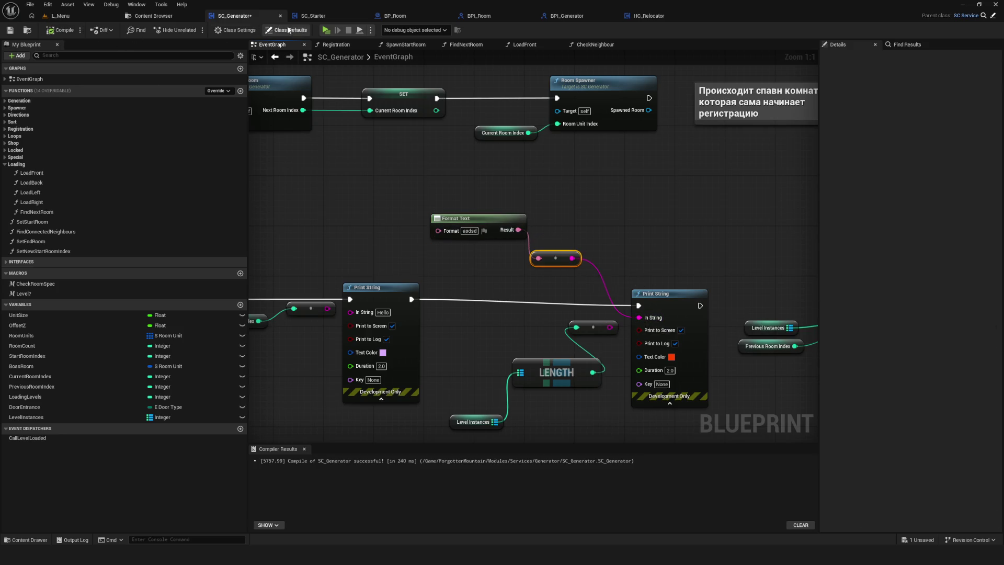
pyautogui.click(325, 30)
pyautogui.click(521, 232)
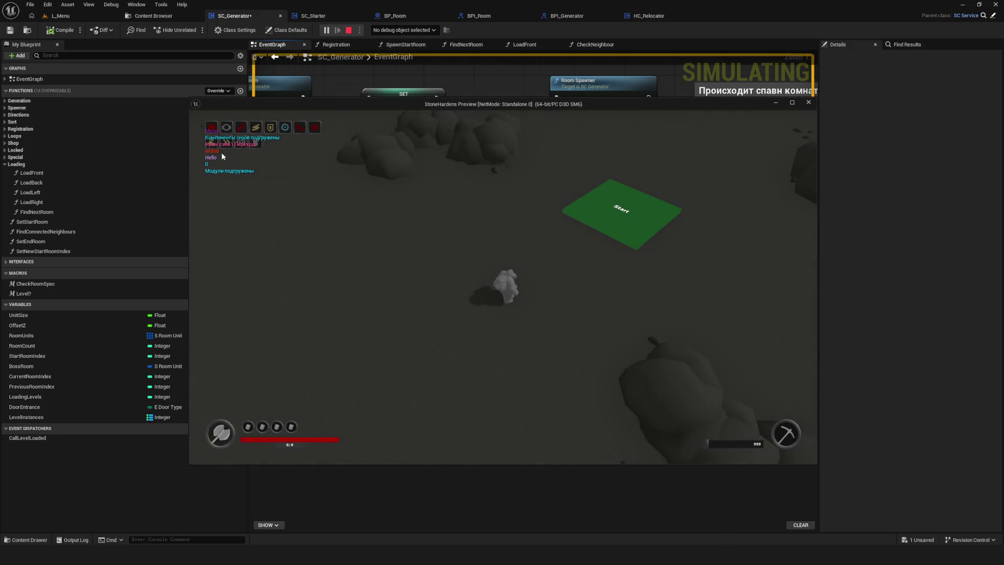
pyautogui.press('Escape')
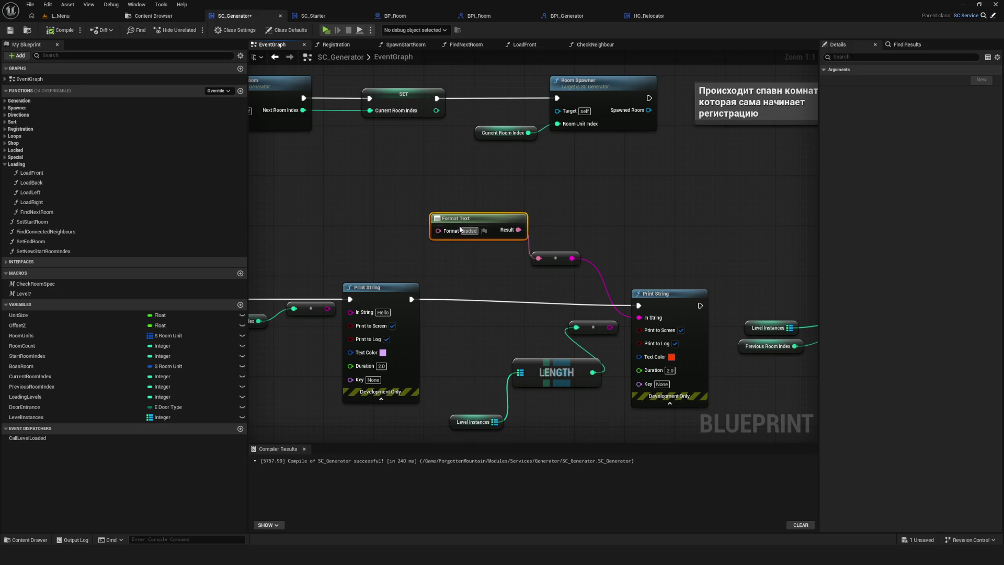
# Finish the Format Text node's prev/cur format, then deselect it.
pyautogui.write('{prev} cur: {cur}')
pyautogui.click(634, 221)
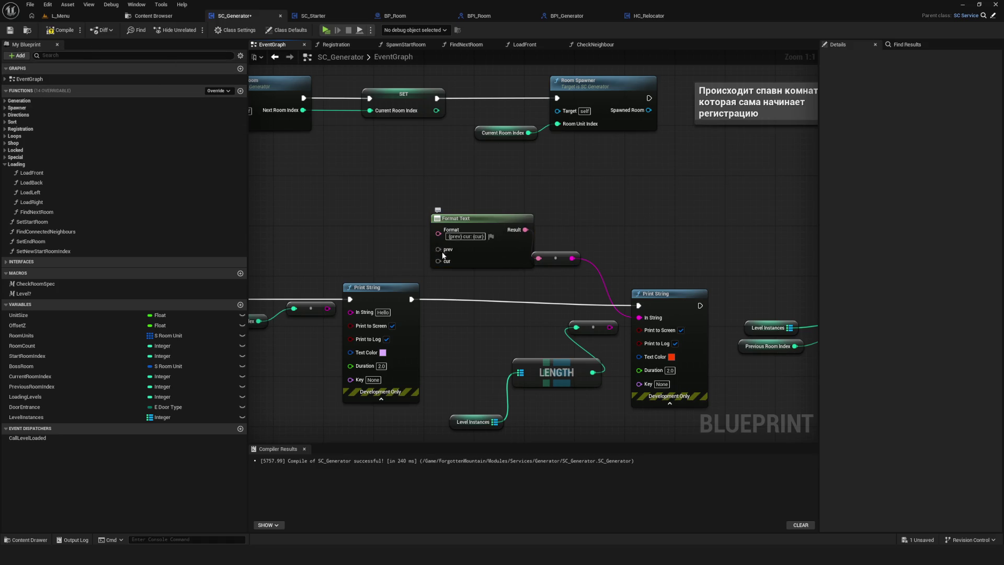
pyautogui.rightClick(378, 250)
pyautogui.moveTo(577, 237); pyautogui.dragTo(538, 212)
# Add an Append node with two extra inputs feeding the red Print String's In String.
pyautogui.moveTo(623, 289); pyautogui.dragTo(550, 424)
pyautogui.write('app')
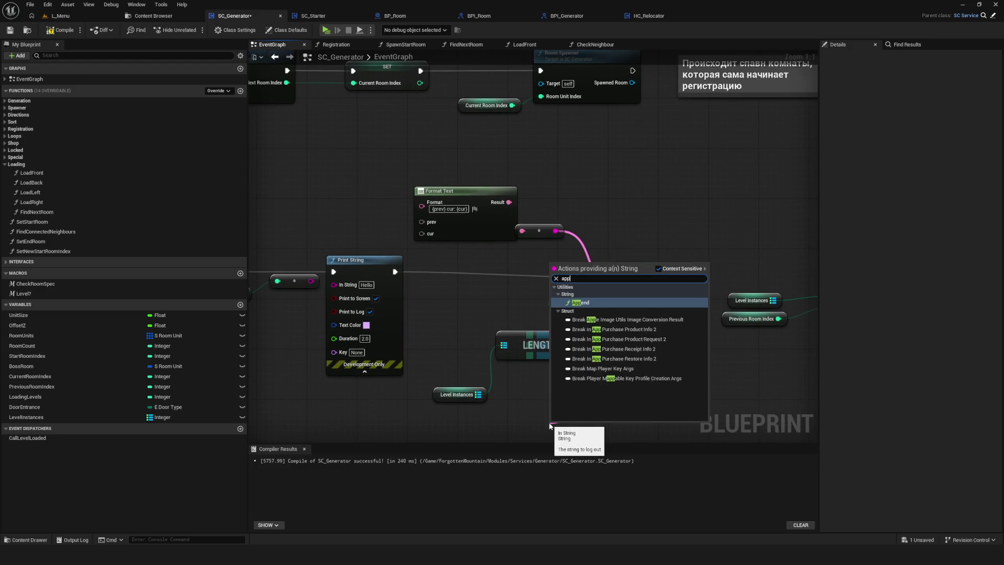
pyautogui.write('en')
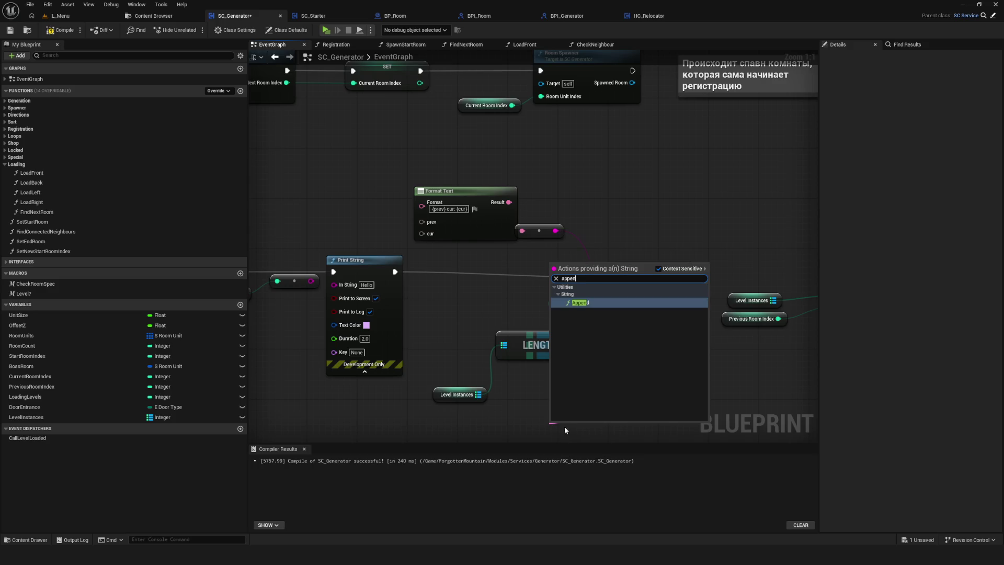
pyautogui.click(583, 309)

● ● ● ● ●

**Problem details:** In full and without error, repeat the listing above, omitting its images.

**Answer:**
pyautogui.click(325, 30)
pyautogui.click(521, 232)
pyautogui.press('Escape')
# Finish the Format Text node's prev/cur format, then deselect it.
pyautogui.write('{prev} cur: {cur}')
pyautogui.click(634, 221)
pyautogui.rightClick(378, 250)
pyautogui.moveTo(577, 237); pyautogui.dragTo(538, 212)
# Add an Append node with two extra inputs feeding the red Print String's In String.
pyautogui.moveTo(623, 289); pyautogui.dragTo(550, 424)
pyautogui.write('app')
pyautogui.write('en')
pyautogui.click(583, 309)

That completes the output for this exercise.